2017: The year of the sink not being braced
10. Call Me By Your Name
This is undoubtedly one of the best of the year but lands at the bottom only because I don’t connect with it so strongly. It’s a beautiful relationship presented like a movie made in 1983. It nails the era and style without exaggeration. There’s no melodrama, just pure love with the obstacle being life. If you don’t like this movie you may be dead inside.
9. Molly’s Game
Aaron Sorkin knows how to make a movie feel like a marathon but in a good way. The script is never talking down to its viewers or over-explaining the rules of poker and the legality of illegal gambling but it wants you to keep up with its cocaine infused pace. Sorkin’s stab at directing isn’t anything special but Molly Bloom’s headstrong presence and a salacious story is only heightened by a fantastic script. Chastain has quickly proven herself as the queen of inner monologues and shines as the unrelenting hustler.
8. mother!
One of the most unique movies I’ve seen in a long time. There’s a lot to love and hate, it’s divisiveness only increases its intrigue, but there’s something special about a movie that can be interpreted in a growing list of ways. Then there’s the constrictive nature of the house that you are trapped in with Woman (Jennifer Lawrence) that turns into chaos by the third act, being filmed like the ultimate escape room. As an adaptation of the Bible, a depiction of the oppression towards women, a break down of an artists journey, mother! provokes stress and anxiety in a way few horror movie have ever achieved.
7. Dunkirk
The newest classic war film? Nolan’s gritty and cynical style takes a turn becomes his most naturalistic on the beaches of Dunkirk where endless pale faces wait for a miracle. As someone not familiar with the sequence of events the film continuously delivers gut punches as survival seems near impossible for everyone involved. The fact the movie ends on an upswing is rather invigorating and nothing says happy ending like Tom Hardy taking of a mask. Also an epic film under two hours? Can we always do this!?
6. The Florida Project
If it wasn’t obvious that the consistent theme of movies this year is disillusionment and the fringes of society then let a movie about the homelessness in motel communities surrounding Disney World enlighten you. Seen through the eyes of the children who have yet to grasp the hardships of the adult around them, Sean Baker presents a summer of boredom and mischief. It’s heart break with a Crayola backdrop.

- _Activity_
Repeat the stretch of the 2017 movie ranking from "6. The Florida" through "a Crayola backdrop.". These records were taken from a separate source.

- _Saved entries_
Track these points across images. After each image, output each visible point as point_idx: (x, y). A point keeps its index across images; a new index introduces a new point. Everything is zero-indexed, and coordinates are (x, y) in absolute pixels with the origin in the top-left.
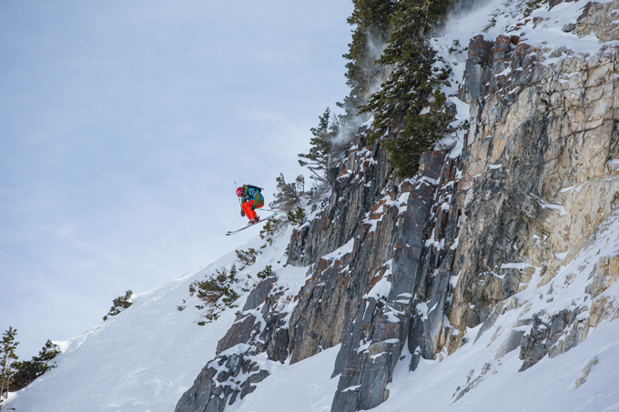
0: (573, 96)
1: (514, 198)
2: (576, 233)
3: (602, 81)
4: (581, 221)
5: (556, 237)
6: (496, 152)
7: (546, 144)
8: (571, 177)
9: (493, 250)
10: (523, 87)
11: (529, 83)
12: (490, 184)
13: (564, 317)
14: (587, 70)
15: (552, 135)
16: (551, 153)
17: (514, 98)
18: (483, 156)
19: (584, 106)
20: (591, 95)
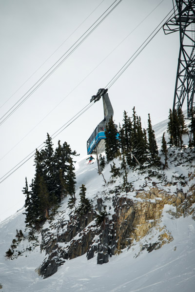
0: (140, 208)
1: (129, 226)
2: (142, 233)
3: (144, 206)
4: (142, 231)
5: (138, 234)
6: (125, 218)
7: (135, 217)
8: (138, 223)
9: (125, 236)
10: (130, 206)
11: (132, 206)
12: (124, 224)
13: (156, 244)
14: (141, 204)
15: (136, 215)
16: (135, 219)
17: (129, 208)
18: (123, 218)
19: (141, 210)
20: (142, 209)
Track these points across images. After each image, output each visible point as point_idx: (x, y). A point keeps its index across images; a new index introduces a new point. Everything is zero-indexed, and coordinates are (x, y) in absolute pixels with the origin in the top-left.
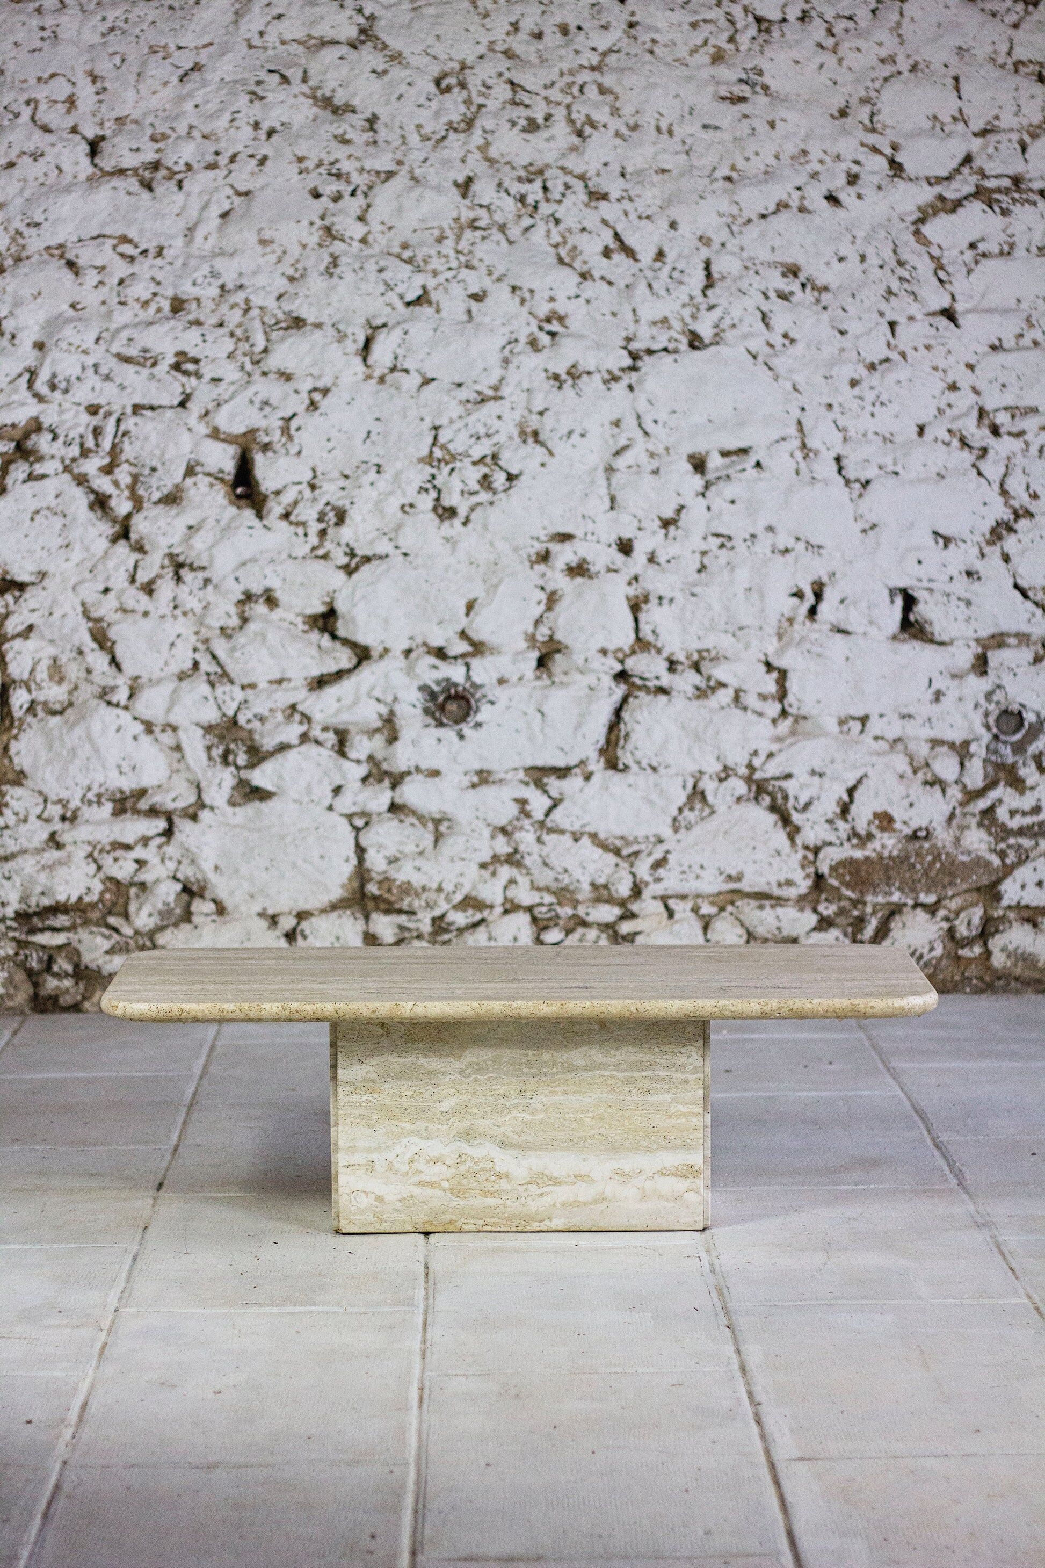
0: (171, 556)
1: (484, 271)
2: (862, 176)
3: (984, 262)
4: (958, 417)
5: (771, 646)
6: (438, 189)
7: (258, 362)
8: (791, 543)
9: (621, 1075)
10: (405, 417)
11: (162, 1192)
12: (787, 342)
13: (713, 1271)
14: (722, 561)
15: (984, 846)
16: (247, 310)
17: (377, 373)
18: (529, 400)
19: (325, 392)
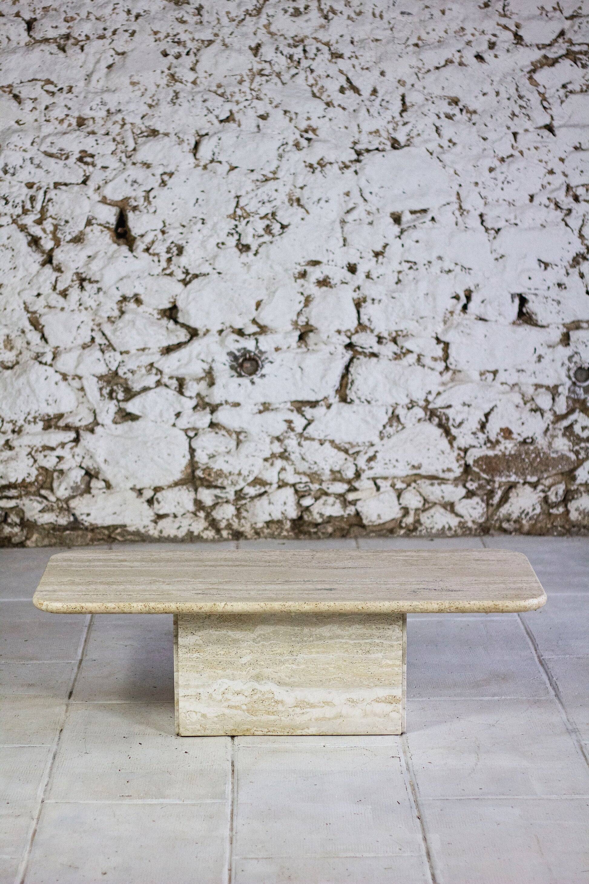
0: (77, 274)
1: (268, 101)
2: (498, 43)
3: (571, 96)
4: (553, 191)
5: (440, 329)
6: (239, 51)
7: (130, 156)
8: (452, 267)
9: (352, 642)
10: (219, 190)
11: (72, 701)
12: (451, 145)
13: (408, 769)
14: (411, 277)
15: (566, 448)
16: (123, 125)
17: (202, 163)
18: (294, 180)
19: (171, 175)
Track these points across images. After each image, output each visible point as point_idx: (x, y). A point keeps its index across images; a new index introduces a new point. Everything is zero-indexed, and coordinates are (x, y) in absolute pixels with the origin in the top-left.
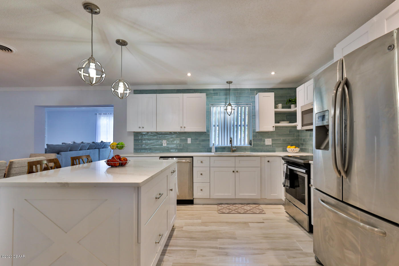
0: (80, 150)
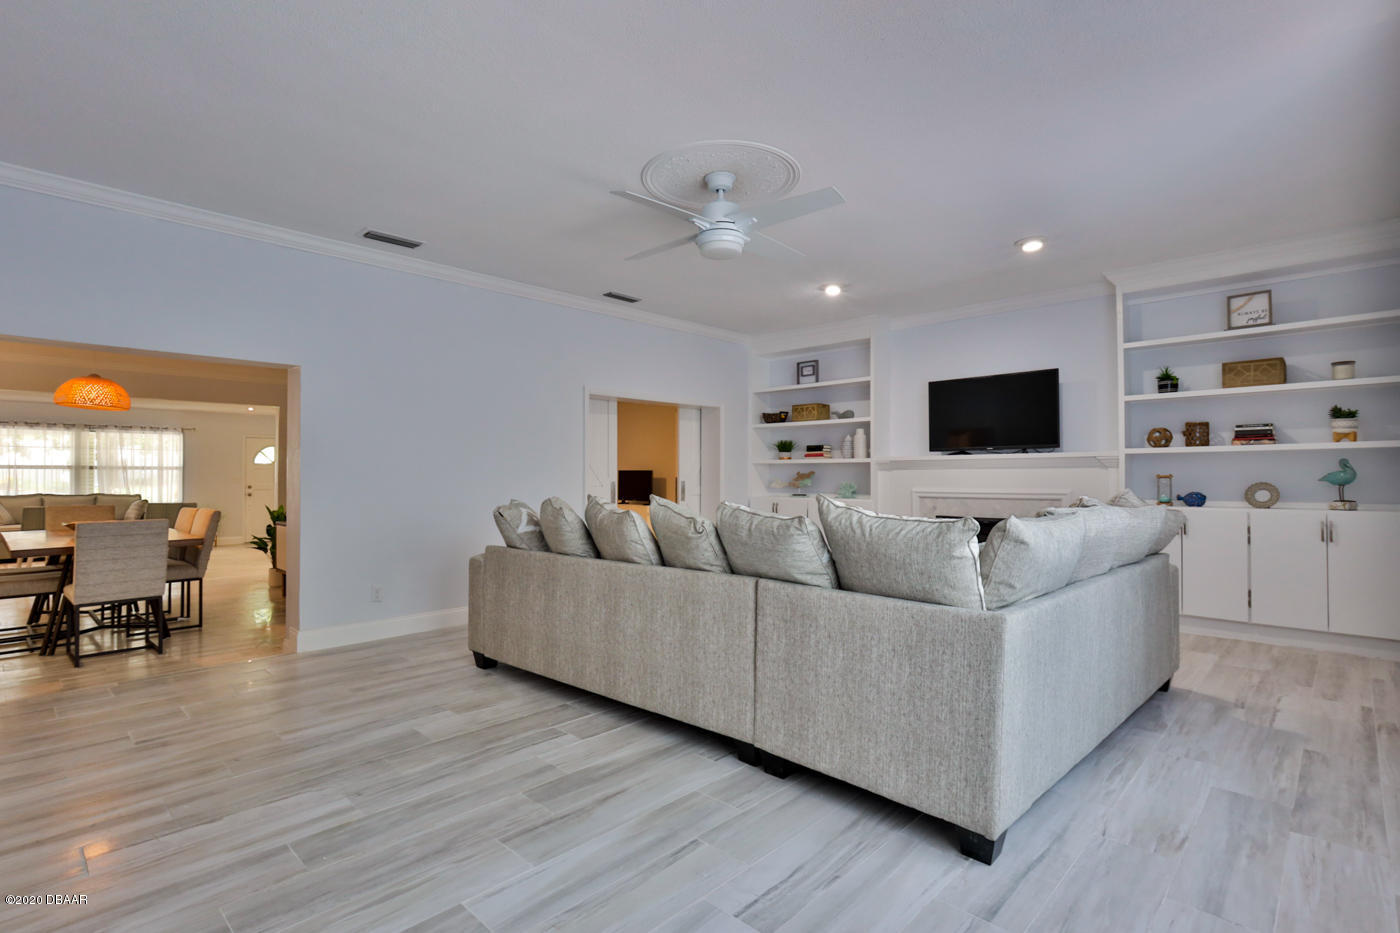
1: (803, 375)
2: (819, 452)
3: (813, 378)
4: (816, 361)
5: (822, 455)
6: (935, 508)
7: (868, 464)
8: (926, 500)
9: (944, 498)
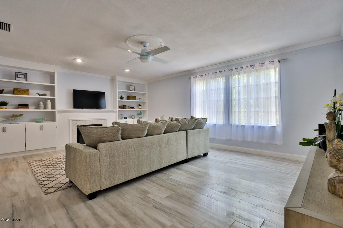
0: (147, 136)
1: (18, 77)
2: (28, 107)
3: (24, 79)
4: (27, 74)
5: (29, 108)
6: (76, 123)
7: (54, 112)
8: (74, 121)
9: (79, 120)
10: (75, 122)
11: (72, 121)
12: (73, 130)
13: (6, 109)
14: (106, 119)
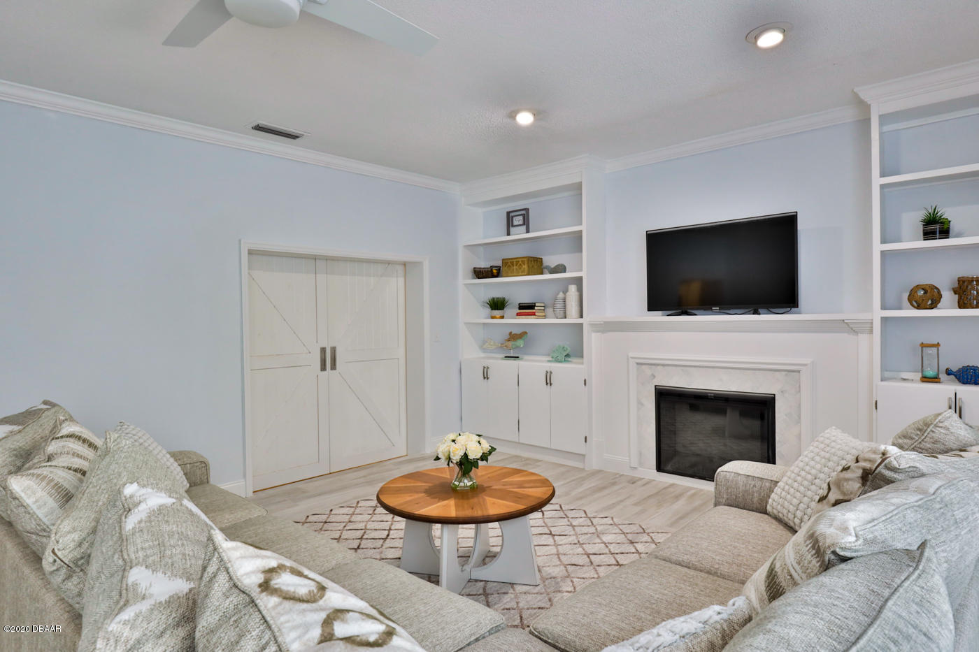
1: (513, 226)
2: (533, 310)
3: (524, 228)
4: (527, 210)
5: (534, 314)
6: (653, 376)
7: (581, 325)
8: (644, 367)
9: (663, 365)
10: (648, 371)
11: (638, 364)
12: (642, 405)
13: (502, 317)
14: (799, 371)
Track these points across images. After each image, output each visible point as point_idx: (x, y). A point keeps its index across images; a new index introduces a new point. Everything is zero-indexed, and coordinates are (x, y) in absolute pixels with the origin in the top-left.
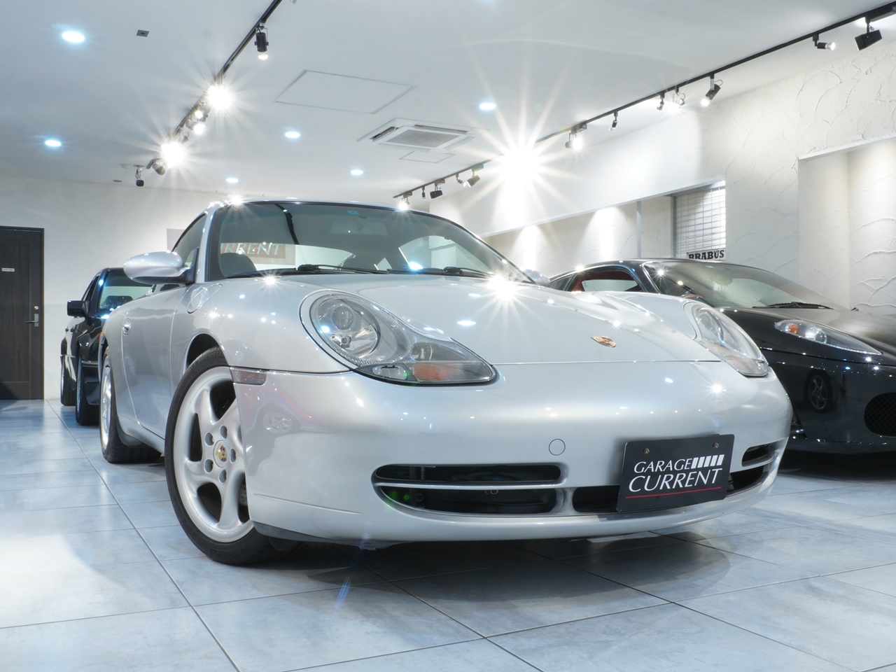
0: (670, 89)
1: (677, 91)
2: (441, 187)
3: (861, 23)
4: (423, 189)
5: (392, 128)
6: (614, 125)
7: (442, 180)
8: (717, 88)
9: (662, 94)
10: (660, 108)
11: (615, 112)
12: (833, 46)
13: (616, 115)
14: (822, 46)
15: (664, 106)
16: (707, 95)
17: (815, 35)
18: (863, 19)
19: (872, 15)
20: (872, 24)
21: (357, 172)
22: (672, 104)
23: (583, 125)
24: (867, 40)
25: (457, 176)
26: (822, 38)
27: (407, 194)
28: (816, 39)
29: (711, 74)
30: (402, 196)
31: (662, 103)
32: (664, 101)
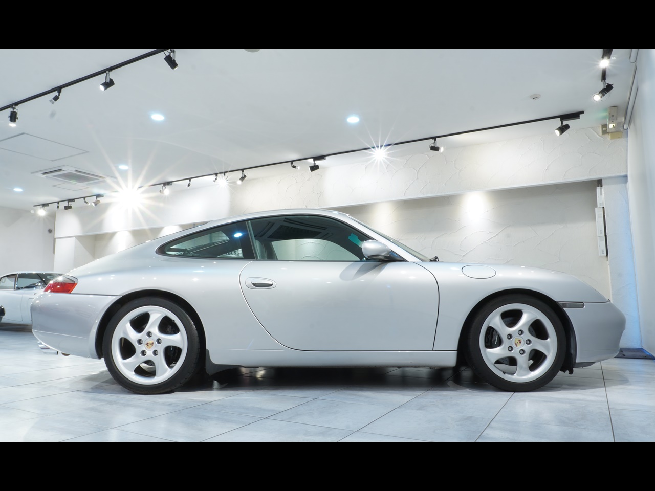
0: (220, 173)
1: (224, 175)
2: (71, 204)
3: (311, 161)
4: (58, 204)
5: (60, 170)
6: (189, 185)
7: (73, 200)
8: (245, 176)
9: (216, 174)
10: (215, 181)
11: (190, 179)
12: (299, 168)
13: (190, 181)
14: (294, 167)
15: (216, 181)
16: (240, 179)
17: (292, 162)
18: (312, 159)
19: (316, 158)
20: (315, 162)
21: (18, 190)
22: (222, 179)
23: (169, 183)
24: (314, 168)
25: (85, 199)
26: (295, 164)
27: (44, 205)
28: (292, 164)
29: (243, 170)
30: (41, 206)
31: (216, 179)
32: (217, 178)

- _Result of the exercise_
6. The Florida Project
If it wasn’t obvious that the consistent theme of movies this year is disillusionment and the fringes of society then let a movie about the homelessness in motel communities surrounding Disney World enlighten you. Seen through the eyes of the children who have yet to grasp the hardships of the adult around them, Sean Baker presents a summer of boredom and mischief. It’s heart break with a Crayola backdrop.